> Problem to solve
Repeat the lines below exactly as written, please, from the line with "focal_35mm: 40" to the line with "f_number: 3.2", both lines included, and no others.

> Records for this task
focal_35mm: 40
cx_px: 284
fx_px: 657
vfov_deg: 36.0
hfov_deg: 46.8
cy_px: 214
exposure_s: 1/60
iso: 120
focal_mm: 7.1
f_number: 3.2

--

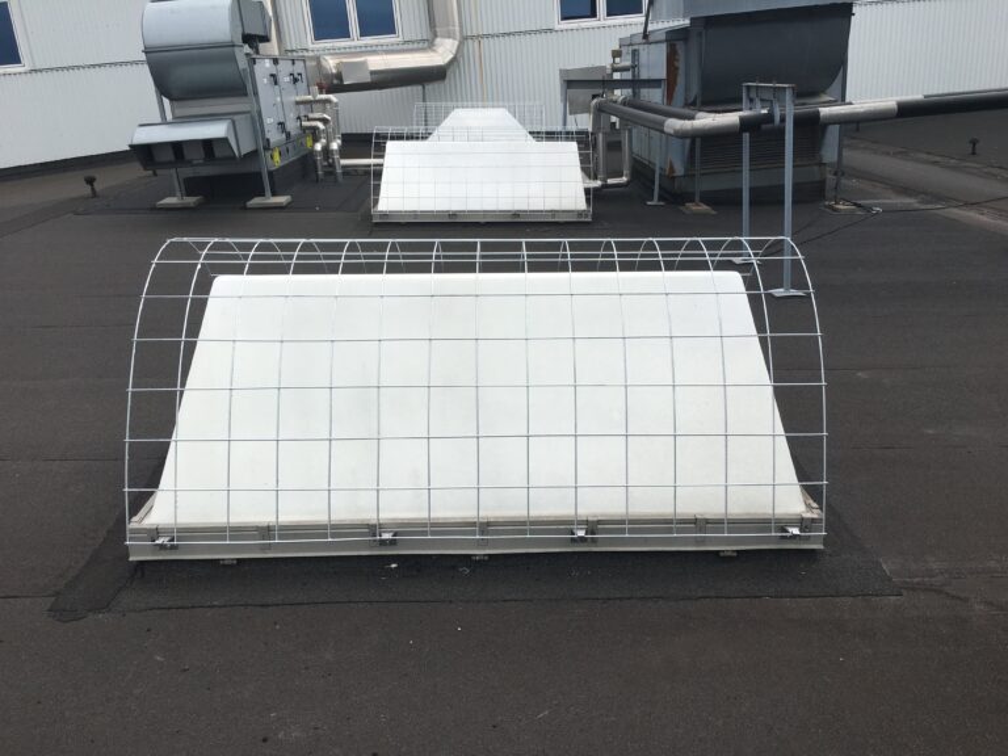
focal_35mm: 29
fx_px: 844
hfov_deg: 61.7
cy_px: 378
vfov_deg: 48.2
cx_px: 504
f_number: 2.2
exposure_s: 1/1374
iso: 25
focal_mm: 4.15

> Output of the task
focal_35mm: 40
cx_px: 284
fx_px: 657
vfov_deg: 36.0
hfov_deg: 46.8
cy_px: 214
exposure_s: 1/60
iso: 120
focal_mm: 7.1
f_number: 3.2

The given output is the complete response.